Au cliché ravageur, qui exige un investissement concentré et ponctuel, Pétillon semble donc lui aussi vouloir ajouter le travail du chroniqueur, miroir de son temps et bâtisseur de récits. De Cabu à Pétillon, d’ailleurs, la logique est la même : voilà des auteurs qui ont toujours navigué entre le récit court (le Cabu du Grand Duduche, comme le Pétillon des premiers Palmer, hésitait sans cesse entre l’histoire en une planche et le récit long) et le dessin unique.
Chez Pétillon, le don du dessin d’actualité s’est révélé un peu plus tardivement, mais le travail d’épuration du trait, et de concentration de la charge, a été si admirable, et s’est appuyé sur une si grande force d’écriture (c’est un génie de la formule juste), que chaque nouvel opus, fût-ce un simple recueil de dessins, est une gourmandise.

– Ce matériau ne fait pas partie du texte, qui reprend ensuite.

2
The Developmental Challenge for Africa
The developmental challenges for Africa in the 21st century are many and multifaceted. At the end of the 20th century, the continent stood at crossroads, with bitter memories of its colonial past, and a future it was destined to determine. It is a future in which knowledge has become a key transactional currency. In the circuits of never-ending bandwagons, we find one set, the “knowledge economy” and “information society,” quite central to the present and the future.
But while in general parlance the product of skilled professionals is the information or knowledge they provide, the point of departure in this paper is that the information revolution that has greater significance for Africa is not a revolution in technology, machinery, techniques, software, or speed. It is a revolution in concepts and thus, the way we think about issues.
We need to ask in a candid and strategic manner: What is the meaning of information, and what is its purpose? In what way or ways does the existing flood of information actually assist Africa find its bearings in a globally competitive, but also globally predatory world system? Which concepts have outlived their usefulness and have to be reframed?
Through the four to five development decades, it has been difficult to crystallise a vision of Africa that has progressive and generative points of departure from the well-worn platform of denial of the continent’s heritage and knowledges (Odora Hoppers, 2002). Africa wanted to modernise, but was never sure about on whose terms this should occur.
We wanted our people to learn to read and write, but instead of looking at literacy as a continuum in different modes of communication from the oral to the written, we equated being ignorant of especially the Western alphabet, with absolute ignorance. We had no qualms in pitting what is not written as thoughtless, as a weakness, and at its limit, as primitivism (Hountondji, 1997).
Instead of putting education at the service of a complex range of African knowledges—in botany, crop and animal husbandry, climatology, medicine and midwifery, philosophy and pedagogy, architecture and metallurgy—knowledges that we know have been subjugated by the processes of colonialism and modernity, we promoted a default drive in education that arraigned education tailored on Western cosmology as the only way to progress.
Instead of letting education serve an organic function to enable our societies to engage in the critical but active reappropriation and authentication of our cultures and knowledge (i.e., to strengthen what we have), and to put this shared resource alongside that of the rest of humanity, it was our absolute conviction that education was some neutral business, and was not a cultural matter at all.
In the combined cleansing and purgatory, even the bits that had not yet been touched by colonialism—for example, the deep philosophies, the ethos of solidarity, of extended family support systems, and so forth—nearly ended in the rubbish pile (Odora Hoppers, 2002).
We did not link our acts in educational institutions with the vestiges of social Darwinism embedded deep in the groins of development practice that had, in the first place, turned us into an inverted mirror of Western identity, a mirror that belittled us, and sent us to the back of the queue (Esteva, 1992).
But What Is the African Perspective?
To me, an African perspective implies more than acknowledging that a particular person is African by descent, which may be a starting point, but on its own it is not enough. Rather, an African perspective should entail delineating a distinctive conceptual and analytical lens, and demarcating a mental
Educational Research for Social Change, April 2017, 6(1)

Gourmandise, donc. Le lecteur espère retrouver dans chaque nouvel album la joie féroce du crobard isolé, mais comme étirée, allongée, étendue au fil des pages. Un plaisir vif, rendu durable, une sorte de long gloussement à rebondissements. L’Enquête corse, dont chaque page rebondissait trois ou quatre fois, remplissait merveilleusement ce contrat : situations, formules, caractères, clins d’oeil, tout rythmait et tout emportait ensemble rire et conviction. Les Corses eux-mêmes — et Dieu sait pourtant qu’il y en a d’épais — riaient, pris au dépourvu par une charge si féroce et si légère à la fois.

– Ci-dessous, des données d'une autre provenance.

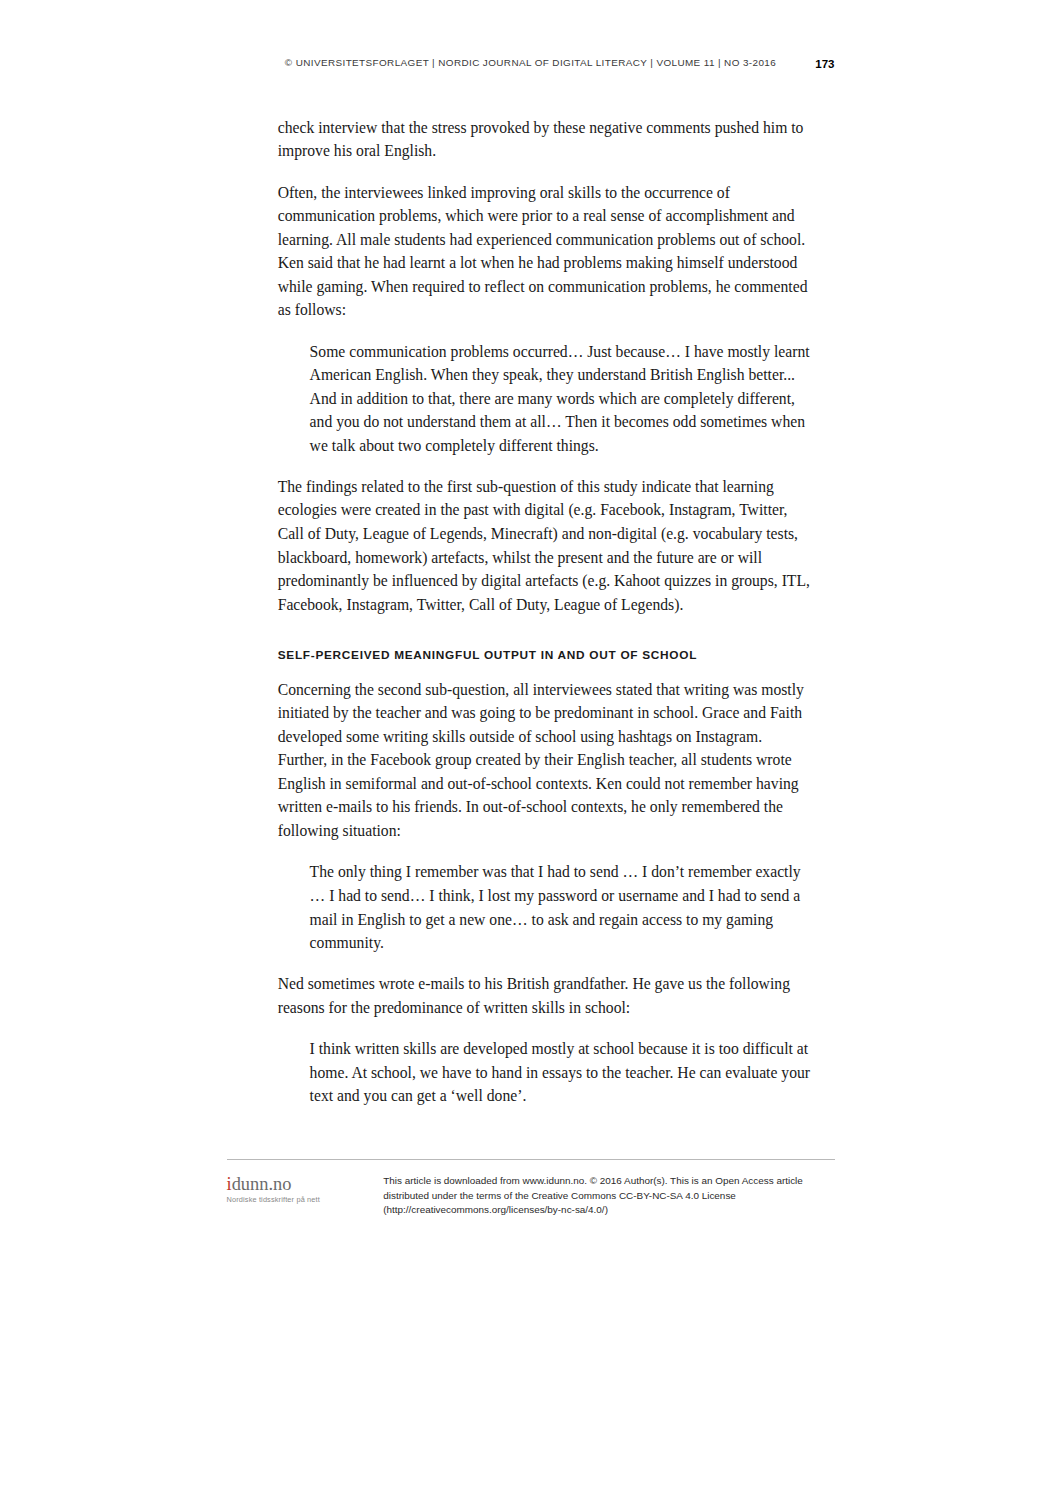© UNIVERSITETSFORLAGET | NORDIC JOURNAL OF DIGITAL LITERACY | VOLUME 11 | NO 3-2016 173
check interview that the stress provoked by these negative comments pushed him to improve his oral English.
Often, the interviewees linked improving oral skills to the occurrence of communication problems, which were prior to a real sense of accomplishment and learning. All male students had experienced communication problems out of school. Ken said that he had learnt a lot when he had problems making himself understood while gaming. When required to reflect on communication problems, he commented as follows:
Some communication problems occurred… Just because… I have mostly learnt American English. When they speak, they understand British English better... And in addition to that, there are many words which are completely different, and you do not understand them at all… Then it becomes odd sometimes when we talk about two completely different things.
The findings related to the first sub-question of this study indicate that learning ecologies were created in the past with digital (e.g. Facebook, Instagram, Twitter, Call of Duty, League of Legends, Minecraft) and non-digital (e.g. vocabulary tests, blackboard, homework) artefacts, whilst the present and the future are or will predominantly be influenced by digital artefacts (e.g. Kahoot quizzes in groups, ITL, Facebook, Instagram, Twitter, Call of Duty, League of Legends).
Self-perceived meaningful output in and out of school
Concerning the second sub-question, all interviewees stated that writing was mostly initiated by the teacher and was going to be predominant in school. Grace and Faith developed some writing skills outside of school using hashtags on Instagram. Further, in the Facebook group created by their English teacher, all students wrote English in semiformal and out-of-school contexts. Ken could not remember having written e-mails to his friends. In out-of-school contexts, he only remembered the following situation:
The only thing I remember was that I had to send … I don’t remember exactly … I had to send… I think, I lost my password or username and I had to send a mail in English to get a new one… to ask and regain access to my gaming community.
Ned sometimes wrote e-mails to his British grandfather. He gave us the following reasons for the predominance of written skills in school:
I think written skills are developed mostly at school because it is too difficult at home. At school, we have to hand in essays to the teacher. He can evaluate your text and you can get a ‘well done’.
idunn.no
Nordiske tidsskrifter på nett
This article is downloaded from www.idunn.no. © 2016 Author(s). This is an Open Access article distributed under the terms of the Creative Commons CC-BY-NC-SA 4.0 License (http://creativecommons.org/licenses/by-nc-sa/4.0/)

C’est que Pétillon met au service de son talent d’escrimeur la même botte secrète que Cabu : ils utilisent le truchement du naïf, du candide, du rêveur déconnecté qui traverse les intrigues et les embrouilles en n’y comprenant rien, ou pas grand chose, et sans perdre de son innocence. Jack Palmer et son imper jouent le même rôle narratif dans la France de Chirac que Duduche dans celle de De Gaulle et Pompidou : ils disent sans cesse que tout est absurde, il déréalisent plus qu’ils ne critiquent, ils annulent l’effet hargneux de la satire pour la transformer en une divagation hilarante.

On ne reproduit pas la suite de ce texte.